سَأَلْتُ رَسُولَ اللَّهِ صَلَّى اللَّهُ عَلَيْهِ وَسَلَّمَ أَيُّ الْعَمَلِ أَفْضَلُ قَالَ الصَّلَاةُ لِوَقْتِهَا قَالَ قُلْتُ ثُمَّ أَيٌّ قَالَ بِرُّ الْوَالِدَيْنِ قَالَ قُلْتُ ثُمَّ أَيٌّ قَالَ الْجِهَادُ فِي سَبِيلِ اللَّهِ

“Saya bertanya kepada Rasulullah ﷺ, ‘Amalan apakah yang paling utama? ‘ Beliau menjawab, “Shalat pada waktunya.” Aku bertanya lagi, “Kemudian apa?” Beliau menjawab, “Berbakti kepada kedua orang tua.” Aku bertanya, “Kemudian apa?” Beliau menjawab, “Berjihad di jalan Allah.”
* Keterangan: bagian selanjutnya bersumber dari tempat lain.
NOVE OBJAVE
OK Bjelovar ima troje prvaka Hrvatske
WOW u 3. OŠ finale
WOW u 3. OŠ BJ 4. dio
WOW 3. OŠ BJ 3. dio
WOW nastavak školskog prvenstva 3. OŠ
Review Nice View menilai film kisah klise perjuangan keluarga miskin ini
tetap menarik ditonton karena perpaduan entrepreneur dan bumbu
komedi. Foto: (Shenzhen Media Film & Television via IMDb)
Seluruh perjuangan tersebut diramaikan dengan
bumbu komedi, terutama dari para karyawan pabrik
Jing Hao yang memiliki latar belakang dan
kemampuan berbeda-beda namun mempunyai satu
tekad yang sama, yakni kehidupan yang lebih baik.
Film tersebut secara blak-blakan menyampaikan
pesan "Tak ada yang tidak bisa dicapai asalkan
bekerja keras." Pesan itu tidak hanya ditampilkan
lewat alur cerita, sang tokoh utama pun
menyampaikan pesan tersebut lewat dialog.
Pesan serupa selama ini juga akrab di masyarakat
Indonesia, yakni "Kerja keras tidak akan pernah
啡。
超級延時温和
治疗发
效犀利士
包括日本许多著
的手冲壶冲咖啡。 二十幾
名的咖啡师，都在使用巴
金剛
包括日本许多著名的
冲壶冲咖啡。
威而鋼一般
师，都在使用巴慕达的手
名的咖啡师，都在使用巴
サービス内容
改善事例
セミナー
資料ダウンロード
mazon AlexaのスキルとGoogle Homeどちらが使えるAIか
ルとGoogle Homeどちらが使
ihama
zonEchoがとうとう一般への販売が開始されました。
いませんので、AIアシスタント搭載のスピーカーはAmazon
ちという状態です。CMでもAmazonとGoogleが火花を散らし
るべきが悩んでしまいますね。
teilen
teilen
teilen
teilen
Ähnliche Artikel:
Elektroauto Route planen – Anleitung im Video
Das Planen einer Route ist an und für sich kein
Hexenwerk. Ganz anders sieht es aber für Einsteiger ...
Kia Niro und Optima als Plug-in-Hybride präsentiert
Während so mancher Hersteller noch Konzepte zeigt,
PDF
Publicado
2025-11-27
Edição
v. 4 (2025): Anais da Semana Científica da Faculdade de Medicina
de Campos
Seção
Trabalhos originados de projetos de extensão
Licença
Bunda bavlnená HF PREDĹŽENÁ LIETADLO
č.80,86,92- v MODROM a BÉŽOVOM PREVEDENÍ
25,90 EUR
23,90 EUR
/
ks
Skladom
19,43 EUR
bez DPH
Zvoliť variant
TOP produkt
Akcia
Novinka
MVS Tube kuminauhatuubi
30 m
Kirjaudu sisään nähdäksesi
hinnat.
Al-Hafidz ibnu Mardawaih juga meriwayatkan dari Abu Darda’ dan ‘Ubadah bin as-Shamit, masing – masing keduanya berkata:

أَوْصَانِي خَلِيلِي ﷺ: “أَطِعْ وَالِدَيْكَ، وَإِنْ أَمَرَاكَ أَنْ تَخْرُجَ لَهُمَا مِنَ الدُّنْيَا، فَافْعَلْ”

“Kekasihku shallallahu ‘alaihi wasallam memerintahkanku: Taatilah kedua orang tuamu; dan jika keduanya memerintahkan kepadamu untuk keluar dari dunia ini bagi keduanya, maka lakukanlah.” (Ibnu Katsir berkata, akan tetapi dalam sanad keduanya dhaif).

Berbuat baik kepada kedua orang tua itu: memperlakukan keduanya dengan perlakuan yang mulia yang terpancar dari kasih sayang dan kecintaan, tidak berasal dari rasa takut. Sebagaimana seorang anak memperlakukan kedua orang tuanya, begitulah juga anak – anaknya nanti memperlakukannya meskipun setelah beberapa waktu. At-Thabrani meriwayatkan dalam al-Ausath dari Ibnu Umar dari Nabi shallallahu ‘alaihi wasallam beliau bersabda:

بُرُّوا آبَاءَكُمْ تَبُرَّكُمْ أَبْنَاؤُكُمْ وَعِفّوا تَعِفَّ نِسَاؤُكُمْ

“Berbaktilah kepada bapak ibu kalian maka anak-anak kalian akan berbakti pada kalian. Jagalah diri kalian maka istri-istri kalian akan menjaga diri. “

3. Pengharaman Mengubur Anak Perempuan Hidup – Hidup:

وَلَا تَقۡتُلُوۤا۟ أَوۡلَـٰدَكُم مِّنۡ إِمۡلَـٰقࣲ

Janganlah membunuh anak-anakmu karena miskin. QS. Al-An’am: 151.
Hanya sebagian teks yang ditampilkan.